Aussaat

Rüben kommen verspätet in den Boden


Die rheinischen Rübenbauern liegen rund zwei Wochen hinter dem üblichen Zeitplan zurück. Viel mehr als das bisher ungünstige Wetter betrübt die Erzeuger der neue Zuckermarkt.

Voraussichtlich mit der zweiten Aprilwoche geht es mit der Rübensaat im Rheinland richtig los. Bis Mitte der ersten Aprilwoche wurden nur vereinzelt Flächen eingesät. „Bodenfeuchte und Temperaturen ließen keine zeitigere Aussaat zu“ so Bernhard Conzen, Vorsitzender des Rheinischen Rübenbauer-Verbandes (RRV). Die Aussaat erfolgt damit zwar rund zwei Wochen später als im vergangenen Jahr, aber nur unwesentlich später als im langjährigen Mittel. Außerdem macht Conzen darauf aufmerksam, dass die Saatbedingungen wichtiger sind als der Saattermin.
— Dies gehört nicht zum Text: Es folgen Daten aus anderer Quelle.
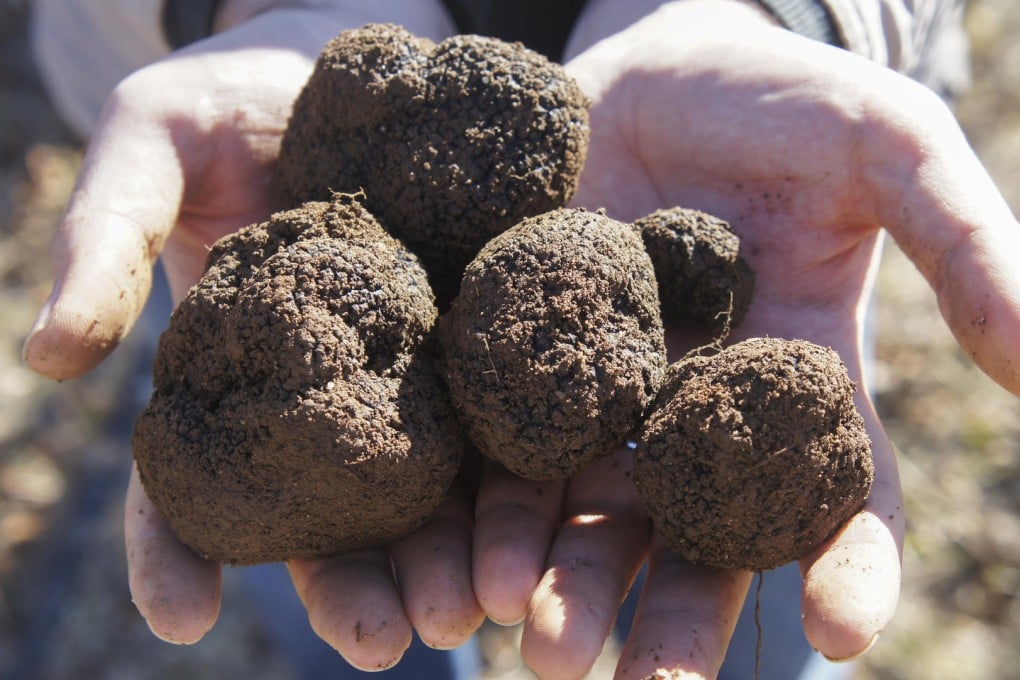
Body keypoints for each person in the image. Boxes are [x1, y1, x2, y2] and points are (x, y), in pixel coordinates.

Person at [23, 0, 1020, 678]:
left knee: (756, 609)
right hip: (244, 217)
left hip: (698, 189)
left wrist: (785, 11)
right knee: (358, 603)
Die Anbauer hoffen nun auf eine gute Bodenstruktur nach einem Winter mit wiederholten Frostphasen als zentrale Grundlage für hohe Erträge. Die seien gerade in Zeiten mit offenen Märkten und kaum kalkulierbaren Preisschwankungen bei Zucker und Rübe wichtiger denn je, sagt Conzen. Nach dem ersten Jahr ohne Zuckerquote und Mindestpreis sei die Skepsis bei den Rübenanbauern im Hinblick auf die Zukunftsfähigkeit der neuen europäischen Zuckermarktordnung gewachsen. Als besonders belastend für die heimischen Erzeuger sieht Conzen, der zugleich Vorsitzender der Arbeitsgemeinschaft Deutscher Rübenanbauerverbände (AdR) ist, die gekoppelten Zahlungen, die in 11 von 19 EU-Staaten an die Rübenanbauer gezahlt werden. Sie seien wettbewerbsverzerrend, so Conzen. Der Rheinische Rübenbauer-Verband fordert ein Ende dieser Zahlungen zum Auslaufen der Marktordnungsperiode in 2020.